■ **Task statement**:
Given the entries below, please return each one exactly.

(Items listed in a dataset)

▼

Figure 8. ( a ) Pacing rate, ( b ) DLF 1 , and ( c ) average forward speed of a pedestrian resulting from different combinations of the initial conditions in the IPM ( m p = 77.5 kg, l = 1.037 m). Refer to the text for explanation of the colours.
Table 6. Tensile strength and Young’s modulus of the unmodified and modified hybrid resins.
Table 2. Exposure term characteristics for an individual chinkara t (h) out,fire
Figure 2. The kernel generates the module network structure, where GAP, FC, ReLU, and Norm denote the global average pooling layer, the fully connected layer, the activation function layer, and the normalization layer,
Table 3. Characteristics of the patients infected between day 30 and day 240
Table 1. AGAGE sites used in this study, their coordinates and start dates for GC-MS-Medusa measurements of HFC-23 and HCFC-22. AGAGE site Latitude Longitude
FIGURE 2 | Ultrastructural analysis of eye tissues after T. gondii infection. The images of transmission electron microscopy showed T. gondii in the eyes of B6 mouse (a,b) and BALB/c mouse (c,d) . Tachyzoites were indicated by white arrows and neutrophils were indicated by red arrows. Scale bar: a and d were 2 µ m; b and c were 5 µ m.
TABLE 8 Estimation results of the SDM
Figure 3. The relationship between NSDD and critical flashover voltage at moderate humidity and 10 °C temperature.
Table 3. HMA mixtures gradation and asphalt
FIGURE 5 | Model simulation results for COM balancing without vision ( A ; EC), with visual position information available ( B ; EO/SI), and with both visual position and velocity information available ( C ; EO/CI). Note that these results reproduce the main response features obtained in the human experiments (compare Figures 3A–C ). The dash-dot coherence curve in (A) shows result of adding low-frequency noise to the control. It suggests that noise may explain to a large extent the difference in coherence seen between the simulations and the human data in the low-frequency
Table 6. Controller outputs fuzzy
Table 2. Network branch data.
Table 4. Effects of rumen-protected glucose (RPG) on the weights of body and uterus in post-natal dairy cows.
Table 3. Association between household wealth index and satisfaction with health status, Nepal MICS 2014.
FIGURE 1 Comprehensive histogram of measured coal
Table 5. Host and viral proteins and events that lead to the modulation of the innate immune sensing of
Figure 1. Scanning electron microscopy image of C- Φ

▲

■ **Exercise response**:
Figure 8. ( a ) Pacing rate, ( b ) DLF 1 , and ( c ) average forward speed of a pedestrian resulting from different combinations of the initial conditions in the IPM ( m p = 77.5 kg, l = 1.037 m). Refer to the text for explanation of the colours.
Table 6. Tensile strength and Young’s modulus of the unmodified and modified hybrid resins.
Table 2. Exposure term characteristics for an individual chinkara t (h) out,fire
Figure 2. The kernel generates the module network structure, where GAP, FC, ReLU, and Norm denote the global average pooling layer, the fully connected layer, the activation function layer, and the normalization layer,
Table 3. Characteristics of the patients infected between day 30 and day 240
Table 1. AGAGE sites used in this study, their coordinates and start dates for GC-MS-Medusa measurements of HFC-23 and HCFC-22. AGAGE site Latitude Longitude
FIGURE 2 | Ultrastructural analysis of eye tissues after T. gondii infection. The images of transmission electron microscopy showed T. gondii in the eyes of B6 mouse (a,b) and BALB/c mouse (c,d) . Tachyzoites were indicated by white arrows and neutrophils were indicated by red arrows. Scale bar: a and d were 2 µ m; b and c were 5 µ m.
TABLE 8 Estimation results of the SDM
Figure 3. The relationship between NSDD and critical flashover voltage at moderate humidity and 10 °C temperature.
Table 3. HMA mixtures gradation and asphalt
FIGURE 5 | Model simulation results for COM balancing without vision ( A ; EC), with visual position information available ( B ; EO/SI), and with both visual position and velocity information available ( C ; EO/CI). Note that these results reproduce the main response features obtained in the human experiments (compare Figures 3A–C ). The dash-dot coherence curve in (A) shows result of adding low-frequency noise to the control. It suggests that noise may explain to a large extent the difference in coherence seen between the simulations and the human data in the low-frequency
Table 6. Controller outputs fuzzy
Table 2. Network branch data.
Table 4. Effects of rumen-protected glucose (RPG) on the weights of body and uterus in post-natal dairy cows.
Table 3. Association between household wealth index and satisfaction with health status, Nepal MICS 2014.
FIGURE 1 Comprehensive histogram of measured coal
Table 5. Host and viral proteins and events that lead to the modulation of the innate immune sensing of
Figure 1. Scanning electron microscopy image of C- Φ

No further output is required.